Extracted text
- - - - - - -
The unaffordable housing scheme
Tenancy in Ireland is a stepping stone. That's long been the idea, anyway: one rents til one buys, and god have pity on anyone not in a position to buy. Government policy throughout the boom was calculated to ensure tenancy could not be a viable long term choice for anyone wishing to have a roof over their heads, leaving, for most, only the option to purchase a home at a hyper-inflated price. Post crisis, not much has changed, says Tadhg O'Sullivan.
In RTÉ's first leaders' debate, on Valentine's day, the arrayed party kings were asked to respond to a question from a lady called Natasha about what they planned to do for people in mortgage arrears. Each of the five nominal leaders used Natasha's name repeatedly in their responses, as their advisors had advised. Natasha was assured, her fears personally assuaged from each wooden lectern - her friend would be okay, he wouldn't be evicted.
Natasha was one of the chosen few who got to frame RTÉ's questions for the five-way leaders' debate in the standard Frontline human-misery-with-a-face-and-a-name format. She was concerned about those in mortgage arrears, like her friend, a man in his fifties, who, having lost his job, was in trouble. He is not alone - all over the country people are facing the reality of huge mortgages from outside the situation in which they were taken on. Interestingly, RTÉ did not present us or the leaders with one of them, just someone who "had a friend".
What did the politicians have for this unnamed friend and his ilk, having engineered massive bailouts for those whose investments went wrong under the aegis of banking? What, under a new government, would be the fate of the mortgage holder Pat Kenny described as "benighted" ("in a state of intellectual or moral ignorance" - OED)?
The five men queued up to ensure the security of those who found themselves behind on mortgage repayments - Labour would "provide a guarantee to people...that you will not lose your home during this recession provided you are making a reasonable effort to pay your mortgage". Enda Kenny too was quick to side with the benighted, following up a summary of his plans to increase mortgage interest relief with a message for the banks: "In respect of those in distressed mortgages... owners have rights and banks had better understand that this is a deliberate and conscious decision by the Fine Gael party to help [owners]."
But Pat Kenny wasn't happy with such vague toughness - what if the bailiffs were coming? "Eamon Gilmore is saying he'll head them off at the pass... are you of the same mind?". "I don't think," replied Enda, "there's a party here that would not want to head them off at the pass." As the leaders lined up to outdo each other in guaranteeing bad loans (between sniping at each other as to who had done or supported exactly that in September 2008), one tweet summed up the absurdity - "Direct debits being cancelled all over the country from 1st March."
Micheál Martin took a turn on principle - "We must prevent reposessions of homes," before being trumped by Gerry Adams, who eschewed Pat Kenny's cowboy language to foreground the far more resonant imagery of 19th century Ireland that had been bubbling since the first mention of bailiffs: "As a matter of basic principle there should be no evictions in Ireland."
But there is a problem with co-opting this imagery for current usage. In the 19th century scenes etched on the romantic psyche of the nation, the scrawny, defiant peasant was not beyond the resort of interest-only repayments; the burly bailiffs were not the whip-hand of rash banks; the beshawled woman had not signed a 35 year commitment to repayments based on an inflated statement of earnings three years previously. These were tenants, and while their adversaries in the scene - the bogeyman bailiffs - were invoked by name in the five-way leaders' debate, their direct modern analogue were entirely absented from the discussion, as they have been from almost all political discourse in recent years in Ireland.
- - - - - - -
Extracted information
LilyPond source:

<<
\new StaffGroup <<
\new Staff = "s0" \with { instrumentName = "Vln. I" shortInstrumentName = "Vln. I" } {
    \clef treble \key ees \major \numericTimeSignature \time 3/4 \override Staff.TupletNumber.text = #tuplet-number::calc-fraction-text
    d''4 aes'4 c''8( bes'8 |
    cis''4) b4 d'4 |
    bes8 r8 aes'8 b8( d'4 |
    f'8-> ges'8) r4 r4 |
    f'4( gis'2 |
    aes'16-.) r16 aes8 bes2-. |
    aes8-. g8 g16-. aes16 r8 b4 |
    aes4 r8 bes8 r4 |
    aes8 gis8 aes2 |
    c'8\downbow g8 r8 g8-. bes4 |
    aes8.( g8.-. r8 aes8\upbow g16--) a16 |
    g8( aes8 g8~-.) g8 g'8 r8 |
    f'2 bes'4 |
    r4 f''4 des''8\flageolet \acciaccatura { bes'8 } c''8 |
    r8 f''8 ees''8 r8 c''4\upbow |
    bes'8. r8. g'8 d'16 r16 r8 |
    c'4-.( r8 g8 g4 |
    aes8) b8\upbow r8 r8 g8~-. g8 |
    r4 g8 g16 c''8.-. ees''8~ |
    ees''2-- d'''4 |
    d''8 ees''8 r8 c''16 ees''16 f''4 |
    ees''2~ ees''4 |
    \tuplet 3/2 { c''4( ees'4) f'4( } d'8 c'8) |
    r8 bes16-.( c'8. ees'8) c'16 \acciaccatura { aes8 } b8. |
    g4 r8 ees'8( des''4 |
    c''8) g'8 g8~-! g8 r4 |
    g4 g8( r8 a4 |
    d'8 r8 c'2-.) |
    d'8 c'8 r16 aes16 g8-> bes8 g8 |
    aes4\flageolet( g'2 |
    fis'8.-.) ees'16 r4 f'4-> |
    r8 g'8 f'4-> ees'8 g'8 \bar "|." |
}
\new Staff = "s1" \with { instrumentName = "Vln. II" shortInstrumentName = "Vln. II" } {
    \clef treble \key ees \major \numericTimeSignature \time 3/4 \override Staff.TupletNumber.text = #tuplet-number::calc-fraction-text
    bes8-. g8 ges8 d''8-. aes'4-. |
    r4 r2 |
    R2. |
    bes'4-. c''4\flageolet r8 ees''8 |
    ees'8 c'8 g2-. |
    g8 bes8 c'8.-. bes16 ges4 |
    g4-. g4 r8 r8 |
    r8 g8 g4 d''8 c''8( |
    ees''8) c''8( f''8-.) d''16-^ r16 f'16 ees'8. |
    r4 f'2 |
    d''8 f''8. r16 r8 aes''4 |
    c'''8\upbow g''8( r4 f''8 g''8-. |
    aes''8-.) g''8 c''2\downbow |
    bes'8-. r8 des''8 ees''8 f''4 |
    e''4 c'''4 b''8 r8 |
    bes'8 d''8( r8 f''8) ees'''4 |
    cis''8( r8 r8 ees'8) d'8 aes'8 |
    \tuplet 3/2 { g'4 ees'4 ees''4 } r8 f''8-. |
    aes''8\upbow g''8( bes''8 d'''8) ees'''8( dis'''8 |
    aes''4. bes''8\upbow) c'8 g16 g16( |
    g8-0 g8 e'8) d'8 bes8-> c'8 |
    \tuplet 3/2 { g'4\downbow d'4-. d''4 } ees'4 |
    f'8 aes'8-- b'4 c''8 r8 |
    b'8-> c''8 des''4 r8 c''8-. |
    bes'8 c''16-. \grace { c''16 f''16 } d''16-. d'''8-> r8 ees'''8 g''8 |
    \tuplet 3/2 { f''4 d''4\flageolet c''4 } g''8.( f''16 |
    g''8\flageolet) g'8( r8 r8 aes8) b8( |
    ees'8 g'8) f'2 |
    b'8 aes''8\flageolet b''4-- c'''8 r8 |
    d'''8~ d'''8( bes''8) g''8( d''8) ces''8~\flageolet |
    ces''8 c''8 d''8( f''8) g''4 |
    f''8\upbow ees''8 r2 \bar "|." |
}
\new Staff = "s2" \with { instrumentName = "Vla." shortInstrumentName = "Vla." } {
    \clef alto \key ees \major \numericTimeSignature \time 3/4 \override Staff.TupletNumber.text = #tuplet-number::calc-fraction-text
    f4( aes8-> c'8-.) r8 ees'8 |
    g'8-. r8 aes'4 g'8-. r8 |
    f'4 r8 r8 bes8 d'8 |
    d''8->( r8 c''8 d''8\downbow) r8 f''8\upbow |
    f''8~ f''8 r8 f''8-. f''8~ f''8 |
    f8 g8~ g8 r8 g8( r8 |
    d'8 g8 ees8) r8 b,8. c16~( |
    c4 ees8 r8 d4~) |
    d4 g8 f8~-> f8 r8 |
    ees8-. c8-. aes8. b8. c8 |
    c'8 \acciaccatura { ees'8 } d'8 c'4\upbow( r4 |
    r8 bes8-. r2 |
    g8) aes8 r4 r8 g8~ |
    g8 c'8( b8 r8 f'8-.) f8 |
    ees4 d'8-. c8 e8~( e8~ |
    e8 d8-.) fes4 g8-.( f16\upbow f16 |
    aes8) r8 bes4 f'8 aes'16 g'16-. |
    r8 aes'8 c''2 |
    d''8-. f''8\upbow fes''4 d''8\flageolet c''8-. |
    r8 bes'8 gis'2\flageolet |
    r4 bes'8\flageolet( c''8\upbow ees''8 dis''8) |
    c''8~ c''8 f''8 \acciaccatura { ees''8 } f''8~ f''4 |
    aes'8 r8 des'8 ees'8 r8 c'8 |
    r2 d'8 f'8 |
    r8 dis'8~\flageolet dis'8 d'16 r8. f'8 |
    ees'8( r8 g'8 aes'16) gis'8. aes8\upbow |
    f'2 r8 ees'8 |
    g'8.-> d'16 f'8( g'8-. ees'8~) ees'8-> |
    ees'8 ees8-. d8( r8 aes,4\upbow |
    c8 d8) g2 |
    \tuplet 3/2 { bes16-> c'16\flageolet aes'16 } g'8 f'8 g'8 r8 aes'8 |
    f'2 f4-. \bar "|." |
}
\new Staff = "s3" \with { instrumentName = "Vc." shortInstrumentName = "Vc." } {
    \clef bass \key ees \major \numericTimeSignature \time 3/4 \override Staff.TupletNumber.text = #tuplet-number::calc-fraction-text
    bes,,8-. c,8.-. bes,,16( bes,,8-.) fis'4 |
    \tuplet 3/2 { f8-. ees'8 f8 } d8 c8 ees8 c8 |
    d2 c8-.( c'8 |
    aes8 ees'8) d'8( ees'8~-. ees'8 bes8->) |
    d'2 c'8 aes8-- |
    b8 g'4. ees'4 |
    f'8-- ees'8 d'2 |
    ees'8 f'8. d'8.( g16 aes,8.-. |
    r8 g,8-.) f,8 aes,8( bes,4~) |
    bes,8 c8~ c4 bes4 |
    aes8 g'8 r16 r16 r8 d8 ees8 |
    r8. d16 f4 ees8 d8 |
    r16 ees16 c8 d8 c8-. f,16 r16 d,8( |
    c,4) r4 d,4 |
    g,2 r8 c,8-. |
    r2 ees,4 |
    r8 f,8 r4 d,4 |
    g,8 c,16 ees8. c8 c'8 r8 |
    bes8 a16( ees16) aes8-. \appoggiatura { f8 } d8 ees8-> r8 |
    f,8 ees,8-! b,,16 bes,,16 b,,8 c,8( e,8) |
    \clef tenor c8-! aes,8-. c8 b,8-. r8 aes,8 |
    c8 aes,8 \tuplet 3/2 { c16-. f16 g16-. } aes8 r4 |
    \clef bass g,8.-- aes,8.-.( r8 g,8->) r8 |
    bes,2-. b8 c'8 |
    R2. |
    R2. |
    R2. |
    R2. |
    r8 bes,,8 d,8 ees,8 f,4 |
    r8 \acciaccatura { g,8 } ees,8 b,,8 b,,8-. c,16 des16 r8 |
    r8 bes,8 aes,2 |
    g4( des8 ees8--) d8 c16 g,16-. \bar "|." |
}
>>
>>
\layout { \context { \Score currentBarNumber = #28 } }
- - - - - - -
Tasks to carry out
• a. Using the article on the unaffordable housing scheme, decide whether each statement agrees with it. Answer yes or no and quote the deciding words. (i) The question put to the leaders came from a woman named Natasha and concerned people in mortgage arrears. (ii) Natasha's friend was a man in his forties who had lost his job. (iii) Gerry Adams took up Pat Kenny's cowboy language in his answer.
• b. Answer each question from the article on the unaffordable housing scheme.
(i) On what day was RTÉ's first leaders' debate held?
(ii) Which party did Enda Kenny say had made a deliberate decision to help owners?
(iii) From what date did the quoted tweet say direct debits were being cancelled?

Written responses
• a.
(i) Yes: "a question from a lady called Natasha about what they planned to do for people in mortgage arrears"
(ii) No: "a man in his fifties, who, having lost his job, was in trouble"
(iii) No: "who eschewed Pat Kenny's cowboy language"

• b.
(i) Valentine's day
(ii) Fine Gael
(iii) 1st March